The COA upheld the conviction but reduced the headline rape sentence to 12 years, less two for mitigation and 18 months for suspension, making the overall sentence eight years and six months.
Giving the Supreme Court judgment, Mr Justice Charleton said there were separate events in this series of crimes. The threats in the kitchen led to the rape incident which only ended when the woman left the house the next morning.
The rape offence was aggravated by the threat of violence, the domestic domination overnight, presence of a small child nearby and breach of matrimonial trust.
The Court of Appeal was wrong in considering the rape alone and the prior offence of threat alone, he held.

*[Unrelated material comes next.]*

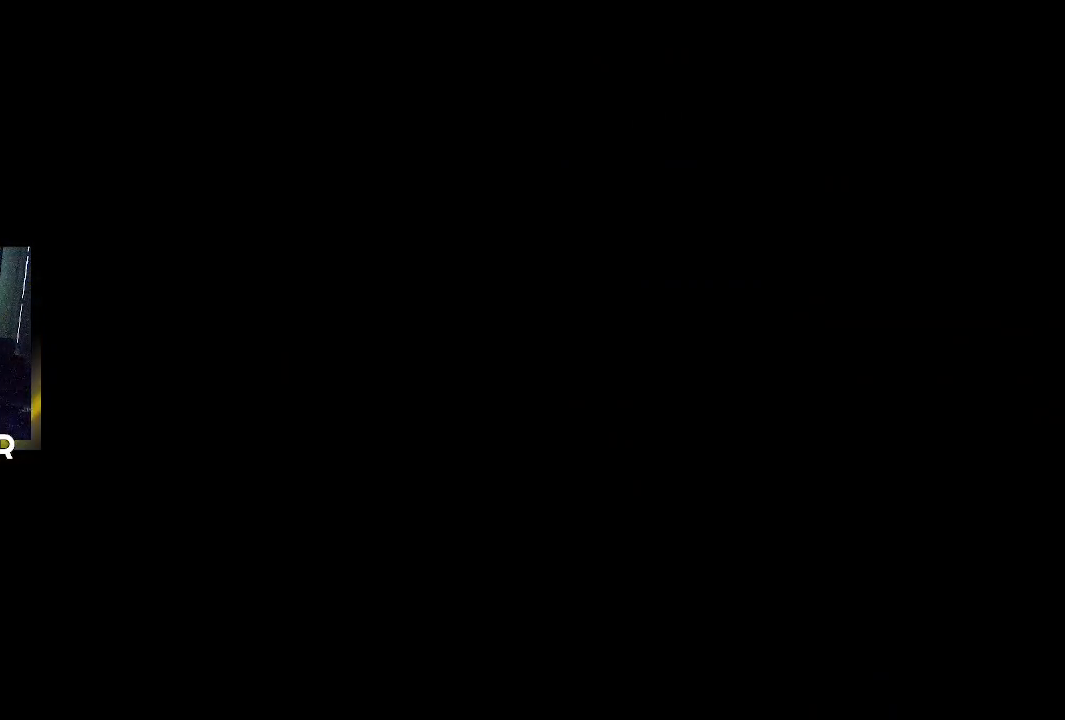
{"buttons": [], "left_stick": "center", "right_stick": "center", "events": []}
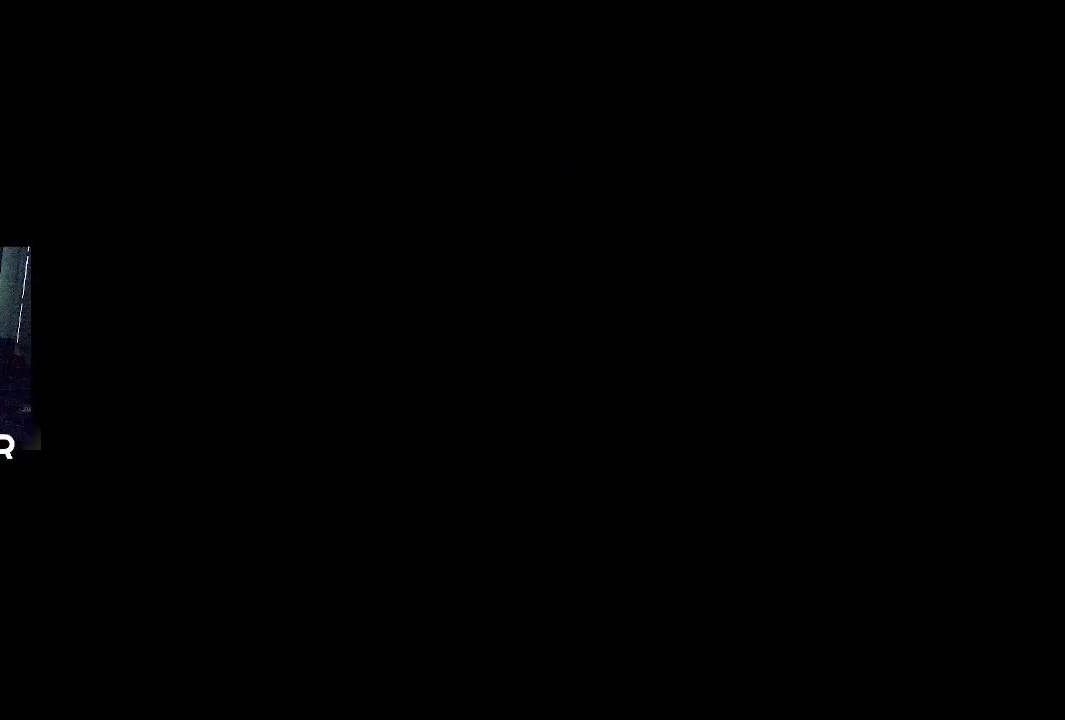
{"buttons": [], "left_stick": "center", "right_stick": "center", "events": []}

The hammer attack can give rise to a consecutive sentence as can the threats after the rape but the “totality principle” should be observed as to the justice and rehabilitative effect of the overall sentence.
Earlier, he said a crime cannot be viewed in isolation from its surrounding circumstances and is an event which may take place over an instant or a stretch of time.
What led to the crime, in terms of what “tempted” the accused, or the pressures they were under, is part of that background, as are factors which aggravate the seriousness of the crime or mitigate the individual culpability of the criminal.
Events entirely separate in time and character in respect of which an accused was acquitted or never charged cannot be factored into account in order to aggravate a sentence.
It is “wrong in principle” to pass consecutive custodial sentences for two or more offences if that would amount to punishing the offender twice for what was really one crime, he said.